Durga war verschwunden. Ein kleinerer Mond, Aglaia, schien kaum hell genug für Maias Vorhaben. Schritt für Schritt, Zeile um Zeile zeichnete sie auf eine neue Seite für jedes ›Klick‹ ein schwarzes Kästchen. Jede Pause übersetzte sie in ein weißes Feld. Am Ende der ersten Reihe mit neunundfünfzig Kästchen ging sie in die nächste und schlängelte sich wieder zurück. Wenn sie das Spielgerät morgen wieder betriebsbereit hatte, würde sie sofort die Startbedingungen wieder laden und das Spiel in Gang bringen, um die Botschaft zu entziffern.
Es war eine furchtbare Schufterei. Wenn sie fertig war, konnte sie vielleicht sogar einschlafen.
So konzentriert malte sie Kästchen um Kästchen in lange Reihen, daß sie die Veränderung des Musters erst gar nicht bemerkte. Doch dann fiel es ihr auf: Anders als zuvor schienen die ›Klicks‹ bereits zu Gruppen zusammenzugehören. Blinzelnd rückte Maia ein Stück von ihrem Blatt ab und sah:
Natürlich! Sie hat so geantwortet, wie ich übermittelt habe, ohne Codierung! Ich kann es noch heute nacht lesen!

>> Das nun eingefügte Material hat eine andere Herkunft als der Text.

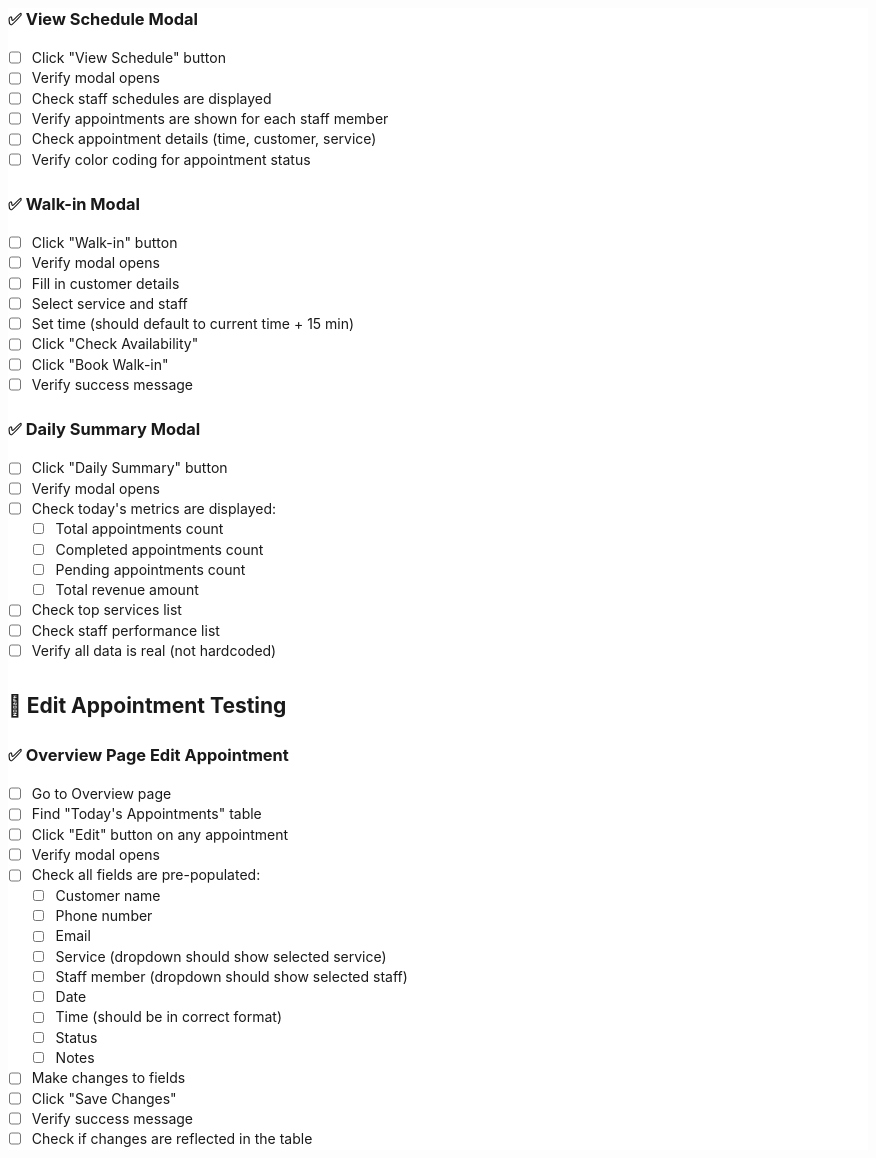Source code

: ### ✅ View Schedule Modal
- [ ] Click "View Schedule" button
- [ ] Verify modal opens
- [ ] Check staff schedules are displayed
- [ ] Verify appointments are shown for each staff member
- [ ] Check appointment details (time, customer, service)
- [ ] Verify color coding for appointment status

### ✅ Walk-in Modal
- [ ] Click "Walk-in" button
- [ ] Verify modal opens
- [ ] Fill in customer details
- [ ] Select service and staff
- [ ] Set time (should default to current time + 15 min)
- [ ] Click "Check Availability"
- [ ] Click "Book Walk-in"
- [ ] Verify success message

### ✅ Daily Summary Modal
- [ ] Click "Daily Summary" button
- [ ] Verify modal opens
- [ ] Check today's metrics are displayed:
  - [ ] Total appointments count
  - [ ] Completed appointments count
  - [ ] Pending appointments count
  - [ ] Total revenue amount
- [ ] Check top services list
- [ ] Check staff performance list
- [ ] Verify all data is real (not hardcoded)

## 🎯 Edit Appointment Testing

### ✅ Overview Page Edit Appointment
- [ ] Go to Overview page
- [ ] Find "Today's Appointments" table
- [ ] Click "Edit" button on any appointment
- [ ] Verify modal opens
- [ ] Check all fields are pre-populated:
  - [ ] Customer name
  - [ ] Phone number
  - [ ] Email
  - [ ] Service (dropdown should show selected service)
  - [ ] Staff member (dropdown should show selected staff)
  - [ ] Date
  - [ ] Time (should be in correct format)
  - [ ] Status
  - [ ] Notes
- [ ] Make changes to fields
- [ ] Click "Save Changes"
- [ ] Verify success message
- [ ] Check if changes are reflected in the table
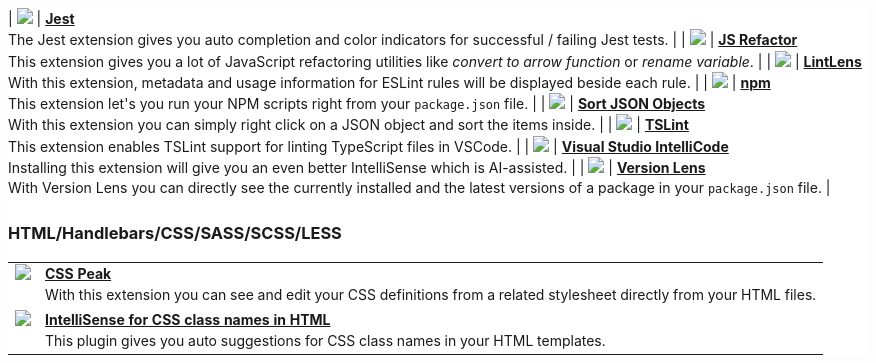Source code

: | ![](https://orta.gallerycdn.vsassets.io/extensions/orta/vscode-jest/3.2.0/1588254430761/Microsoft.VisualStudio.Services.Icons.Default)                                        | **[Jest](https://marketplace.visualstudio.com/items?itemName=Orta.vscode-jest)**<br/>The Jest extension gives you auto completion and color indicators for successful / failing Jest tests.                                                                                                                                              |
| ![](https://cmstead.gallerycdn.vsassets.io/extensions/cmstead/jsrefactor/2.20.6/1586404799977/Microsoft.VisualStudio.Services.Icons.Default)                                  | **[JS Refactor](https://marketplace.visualstudio.com/items?itemName=cmstead.jsrefactor)**<br/>This extension gives you a lot of JavaScript refactoring utilities like _convert to arrow function_ or _rename variable_.                                                                                                                  |
| ![](https://cdn.vsassets.io/v/M174_20200820.2/_content/Header/default_icon_128.png)                                                                                           | **[LintLens](https://marketplace.visualstudio.com/items?itemName=ghmcadams.lintlens)**<br/>With this extension, metadata and usage information for ESLint rules will be displayed beside each rule.                                                                                                                                      |
| ![](https://eg2.gallerycdn.vsassets.io/extensions/eg2/vscode-npm-script/0.3.13/1596482164436/Microsoft.VisualStudio.Services.Icons.Default)                                   | **[npm](https://marketplace.visualstudio.com/items?itemName=eg2.vscode-npm-script)**<br/>This extension let's you run your NPM scripts right from your `package.json` file.                                                                                                                                                              |
| ![](https://richie5um2.gallerycdn.vsassets.io/extensions/richie5um2/vscode-sort-json/1.18.0/1572459185562/Microsoft.VisualStudio.Services.Icons.Default)                      | **[Sort JSON Objects](https://marketplace.visualstudio.com/items?itemName=richie5um2.vscode-sort-json)**<br/>With this extension you can simply right click on a JSON object and sort the items inside.                                                                                                                                  |
| ![](https://ms-vscode.gallerycdn.vsassets.io/extensions/ms-vscode/vscode-typescript-tslint-plugin/1.2.3/1573518112983/Microsoft.VisualStudio.Services.Icons.Default)          | **[TSLint](https://marketplace.visualstudio.com/items?itemName=ms-vscode.vscode-typescript-tslint-plugin)**<br/>This extension enables TSLint support for linting TypeScript files in VSCode.                                                                                                                                            |
| ![](https://visualstudioexptteam.gallerycdn.vsassets.io/extensions/visualstudioexptteam/vscodeintellicode/1.2.10/1597190336810/Microsoft.VisualStudio.Services.Icons.Default) | **[Visual Studio IntelliCode](https://marketplace.visualstudio.com/items?itemName=VisualStudioExptTeam.vscodeintellicode)**<br/>Installing this extension will give you an even better IntelliSense which is AI-assisted.                                                                                                                |
| ![](https://pflannery.gallerycdn.vsassets.io/extensions/pflannery/vscode-versionlens/1.0.8/1592083401206/Microsoft.VisualStudio.Services.Icons.Default)                       | **[Version Lens](https://marketplace.visualstudio.com/items?itemName=pflannery.vscode-versionlens)**<br/>With Version Lens you can directly see the currently installed and the latest versions of a package in your `package.json` file.                                                                                                |


### HTML/Handlebars/CSS/SASS/SCSS/LESS

|                                                                                                                                                                   |                                                                                                                                                                                                                                                                                                    |
| ----------------------------------------------------------------------------------------------------------------------------------------------------------------- | -------------------------------------------------------------------------------------------------------------------------------------------------------------------------------------------------------------------------------------------------------------------------------------------------- |
| ![](https://pranaygp.gallerycdn.vsassets.io/extensions/pranaygp/vscode-css-peek/4.0.0/1595892543531/Microsoft.VisualStudio.Services.Icons.Default)                | **[CSS Peak](https://marketplace.visualstudio.com/items?itemName=pranaygp.vscode-css-peek)**<br/>With this extension you can see and edit your CSS definitions from a related stylesheet directly from your HTML files.                                                                            |
| ![](https://zignd.gallerycdn.vsassets.io/extensions/zignd/html-css-class-completion/1.19.0/1558208838135/Microsoft.VisualStudio.Services.Icons.Default)           | **[IntelliSense for CSS class names in HTML](https://marketplace.visualstudio.com/items?itemName=Zignd.html-css-class-completion)**<br/>This plugin gives you auto suggestions for CSS class names in your HTML templates.                                                                         |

Jetzt beeilte sich Maia noch mehr. Zwei Reihen später konnte sie die Botschaft entziffern.
… Hl MAIA. BIS MRGN. – RENNA…
Der Wind wurde stärker, fuhr in Maias Zettel, und sie wirbelten von der Pyramide wie Herbstblätter. Alle bis auf die eine Seite, die sie umklammerte und die bald verschmiert war von heißen Tränen der Dankbarkeit.